It’s Wednesday, January 18, and England has announced a ban on single-use plastic foodware.
Restaurants and cafes throughout England will soon be barred from using some of the most common single-use plastics — a ban green groups called necessary, insufficient, and long overdue.
The long-anticipated regulation, announced Saturday, makes it illegal for those establishments to sell or distribute certain kinds of polystyrene cups and food packaging, as well as plastic plates, trays, bowls, and cutlery designed to be used once and thrown away. It takes effect in October.
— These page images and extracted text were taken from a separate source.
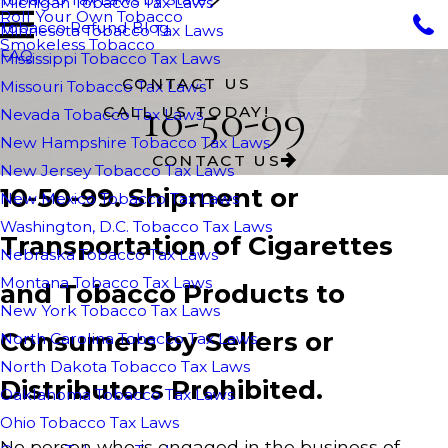
Michigan Tobacco Tax Laws
Roll Your Own Tobacco
Tobacco Refund Blog
Minnesota Tobacco Tax Laws
Smokeless Tobacco
FAQ
Mississippi Tobacco Tax Laws
CONTACT US
Missouri Tobacco Tax Laws
10-50-99
CALL US TODAY!
Nevada Tobacco Tax Laws
New Hampshire Tobacco Tax Laws
CONTACT US
New Jersey Tobacco Tax Laws
10-50-99. Shipment or
New Mexico Tobacco Tax Laws
Washington, D.C. Tobacco Tax Laws
Transportation of Cigarettes
Nebraska Tobacco Tax Laws
Montana Tobacco Tax Laws
and Tobacco Products to
New York Tobacco Tax Laws
Consumers by Sellers or
North Carolina Tobacco Tax Laws
North Dakota Tobacco Tax Laws
Distributors Prohibited.
Oaklahoma Tobacco Tax Laws
Ohio Tobacco Tax Laws
No person who is engaged in the business of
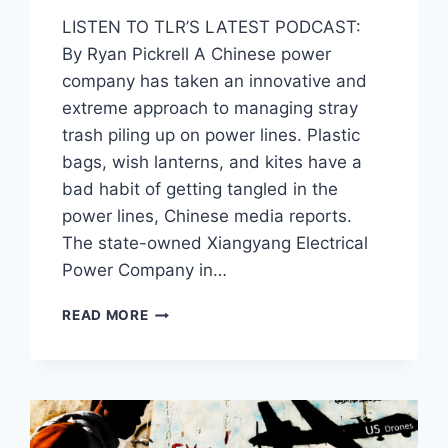
LISTEN TO TLR’S LATEST PODCAST:
By Ryan Pickrell A Chinese power
company has taken an innovative and
extreme approach to managing stray
trash piling up on power lines. Plastic
bags, wish lanterns, and kites have a
bad habit of getting tangled in the
power lines, Chinese media reports.
The state-owned Xiangyang Electrical
Power Company in…
NO,
READ MORE
YOU
PROBABLY
CAN’T
GET
CHINA’S
NEW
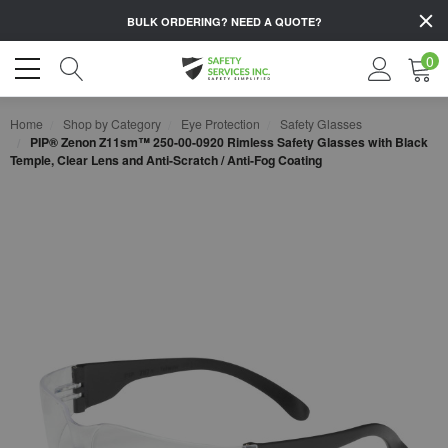
BULK ORDERING?
NEED A QUOTE?
0
Home
Shop by Category
Eye Protection
Safety Glasses
PIP® Zenon Z11sm™ 250-00-0920 Rimless Safety Glasses with Black
Temple, Clear Lens and Anti-Scratch / Anti-Fog Coating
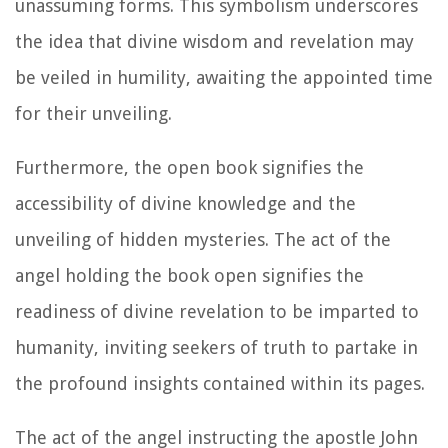
unassuming forms. This symbolism underscores
the idea that divine wisdom and revelation may
be veiled in humility, awaiting the appointed time
for their unveiling.
Furthermore, the open book signifies the
accessibility of divine knowledge and the
unveiling of hidden mysteries. The act of the
angel holding the book open signifies the
readiness of divine revelation to be imparted to
humanity, inviting seekers of truth to partake in
the profound insights contained within its pages.
The act of the angel instructing the apostle John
The new policy is “a really positive step in the right direction … but we’re coming to the party late,” said Steve Hynd, media and policy manager for the British environmental organization City to Sea. The 27 members of the European Union have been subject to a bloc-wide directive since July 2021 banning the items included in England’s new policy, and several have proposed additional legislation to curb plastic waste.
England uses more than 5 billion single-use plates and cutlery items each year, according to the Department for Environment, Food, and Rural Affairs. Most are made of plastic and end up incinerated, in landfills, or tossed aside as litter that leaches hazardous chemicals or breaks down into microplastics that contaminate the food chain. Because they are made primarily from fossil fuels, their production releases planet-warming greenhouse gases and disproportionately exposes marginalized communities to pollution.
Hynd said more systemic action is needed to substantiate England’s pledge to eliminate “unavoidable” plastic waste by 2043. He called for a legally binding target to halve single-use plastic production by 2025 and for the expansion of systems that encourage reusable alternatives.
Such policies should be seen as an opportunity to create a cleaner United Kingdom, Hynd said. He pictures a future in which it’s possible to walk through a park without seeing plastic littering the landscape or to sit on a beach without watching it wash ashore. Plastic bans, he said, are only part of a “much bigger journey to achieving that vision.”